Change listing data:
_ _ _ _ _ _ _

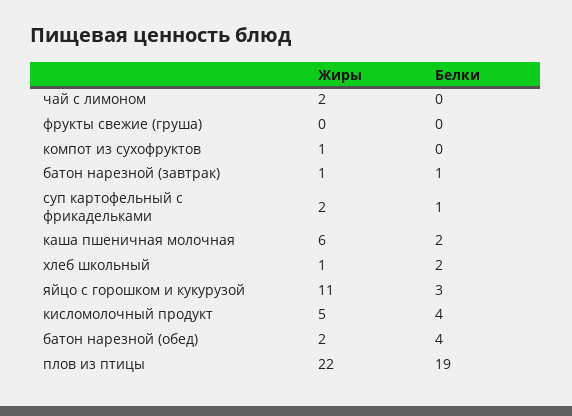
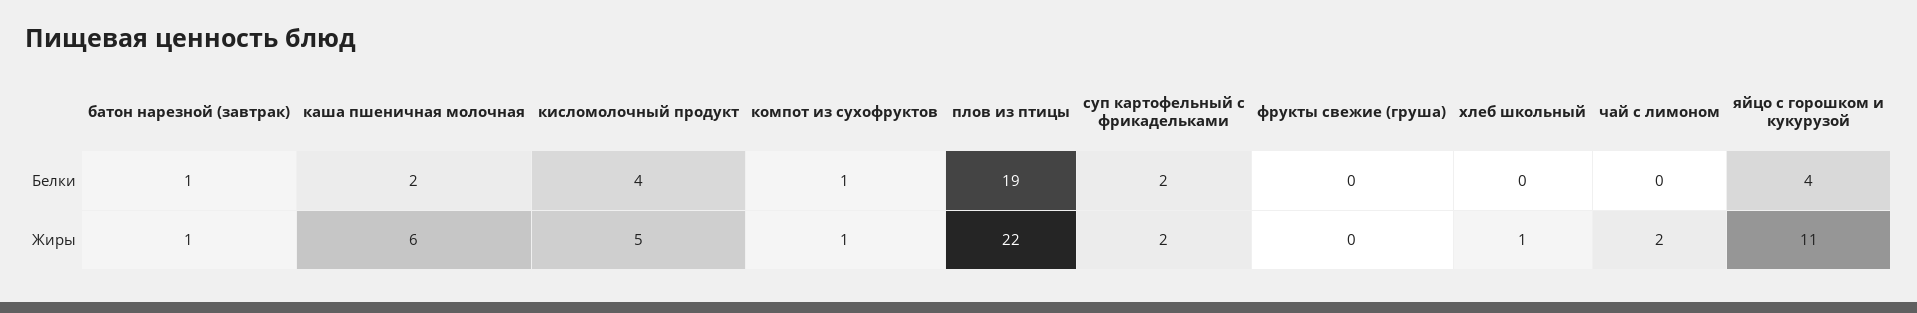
  {
    "Жиры": {
      "чай с лимоном": 2,
      "фрукты свежие (груша)": 0,
      "компот из сухофруктов": 1,
      "батон нарезной (завтрак)": 1,
      "суп картофельный с фрикадельками": 2,
      "каша пшеничная молочная": 6,
      "хлеб школьный": 1,
      "яйцо с горошком и кукурузой": 11,
      "кисломолочный продукт": 5,
-     "батон нарезной (обед)": 2,
      "плов из птицы": 22
    },
    "Белки": {
      "чай с лимоном": 0,
      "фрукты свежие (груша)": 0,
-     "компот из сухофруктов": 0,
+     "компот из сухофруктов": 1,
      "батон нарезной (завтрак)": 1,
-     "суп картофельный с фрикадельками": 1,
+     "суп картофельный с фрикадельками": 2,
      "каша пшеничная молочная": 2,
-     "хлеб школьный": 2,
+     "хлеб школьный": 0,
-     "яйцо с горошком и кукурузой": 3,
+     "яйцо с горошком и кукурузой": 4,
      "кисломолочный продукт": 4,
-     "батон нарезной (обед)": 4,
      "плов из птицы": 19
    }
  }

_ _ _ _ _ _ _

What to produce
Your answer must be a copy of every line in the data above that holds the string "фрикадельками".

Problem solution
      "суп картофельный с фрикадельками": 2,
-     "суп картофельный с фрикадельками": 1,
+     "суп картофельный с фрикадельками": 2,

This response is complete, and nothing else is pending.